*Parts of the exercise*.
**a.** Answer these questions from the passage on the CIA and Lumumba:
(i) In what year was Devlin's memoir published?
(ii) On what date did the coup that let Mobutu keep his stranglehold over the Congo take place?
(iii) How many Congolese lives did the conflict with the Simba rebels claim?
**b.** Carry on the passage on the CIA and Lumumba past its final sentence.

In his 2007 memoir, Chief of Station, Congo: Fighting the Cold War in a Hot Zone, published a year before his death, Devlin says he was morally opposed to the assassination order but chose not to defy it openly, instead repeatedly stalling. When Lumumba was finally executed, Devlin says he retrieved the toothpaste from his safe and threw it into the Congo River.

CIA director Dulles admitted to the president that Patrice Lumumba consistently prevailed despite their efforts to kill him. The CIA paid off opponents of Lumumba’s policies to isolate his supporters when parliament resumed its functions after his assassination. In typical CIA fashion, Devlin rented anti-Lumumbist crowds and bought local newspaper headlines, strongly influencing both domestic and international perceptions of the growing opposition to Lumumba.

Declassified documents from the Church Committee, the inquiry into CIA activities in 1975, along with other sources Reid relies on in his book, reveal that Devlin may have played an altogether bigger and darker role than what comes across from his memoir and highly visible public engagements before his death in 2008.

Crucial to the Lumumba assassination account was Devlin’s withholding of information concerning Lumumba’s transfer to Elisabethville in mid-January 1960, resulting in his execution. When Lumumba was transferred to the Thysville barracks after his capture at the beginning of December, it soon became apparent that, even in chains, he wielded a charismatic influence over the soldiers. Rumours began to circulate that the soldiers had turned and were going to release Lumumba. Devlin contacted Langley for funds, which he intended to use to pay off the soldiers. However, a 14 January telegraph informed him that the State Department felt that the Lumumba situation should be handled by the incoming Kennedy administration and therefore, chose to wait until the new president had taken office.

It appears that this may have been the reason Devlin failed to share information on Lumumba’s transfer to Moise Tshombe’s men in Katanga. It begs, tragically, the question: might Lumumba have avoided execution if Devlin, who was in a position to do so, had called off the handover?

When Lyndon Johnson became US president, he approved a significant CIA covert operation – at $90-$150 million in today’s rates, the most expensive operation at the time – to combat supporters of Lumumba who controlled large areas of the Congo after his death. Among these rebels was Laurent Kabila (he would later overthrow Mobutu and seize power in 1997, ironically, as the titular head of a US-backed rebel operation). The CIA-backed white mercenaries ultimately prevailed against the pro-Lumumbist Simba rebels. The conflict claimed 100,000 Congolese lives.

The situation would further deteriorate. Under Devlin, the CIA lavishly funded Mobutu to win over officers in the army to organise another coup, on 25 November 1965, allowing him to maintain a stranglehold over the Congo – with Belgian support. While State Department officials pointed out that corruption was the single biggest threat to the Congo, Devlin turned a blind eye to Mobutu’s growing kleptomania as he amassed enormous wealth amidst the impoverisation of the Congolese and the haemorrhaging of the neocolony’s vast mineral resources, not least to the benefit of US diamond interests fronted by Maurice Tempelsman, the longtime companion of JFK’s widow, Jacqueline.

*Available data*.
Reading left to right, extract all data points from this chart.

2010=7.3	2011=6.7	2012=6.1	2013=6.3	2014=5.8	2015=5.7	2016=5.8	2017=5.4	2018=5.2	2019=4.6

*Written responses*.
**a.**
(i) 2007
(ii) 25 November 1965
(iii) 100,000

**b.**
Mobutu’s relationship with Devlin – worth hundreds of thousands of dollars in bribes and payoffs to Leo politicians and army generals – and with the CIA in the long run, gave him the external support to disguise his clientelism with a pervasive personality cult that in effect held the Congo together and propped up his rule despite his oppressive governance.

A man of courage

In his last letter to his wife, Lumumba writes, “Neither brutal assaults, nor cruel mistreatment, nor torture have ever led me to beg for mercy, for I prefer to die with my head held high, unshakable faith, and the greatest confidence in the destiny of my country rather than live in slavery and contempt for sacred principles.” He also stated that history in the future will judge in his favour.

Stuart Reid’s The Lumumba Plot is a meticulously researched and compelling account of one of the Cold War’s most iconic tragedies. Rather than providing new revelations about Lumumba’s assassination, it re-examines it by revisiting existing evidence in recently declassified documents, thereby enriching it. In addition, Reid provides detailed biographical portraits not just of Lumumba, but his adversaries as well. It lets readers appreciate Lumumba as a human being within his historical context. Reid’s ability to weave personal stories with political analysis makes the book informative and deeply engaging. It provides a nuanced understanding of Lumumba’s life and times and the international machinations that led to his demise. Though I had no doubt about the involvement of the CIA, the book’s details meticulously reveal its role in the plot. This book is a must-read for anyone interested in Cold War history, African politics, or the complexities of decolonisation.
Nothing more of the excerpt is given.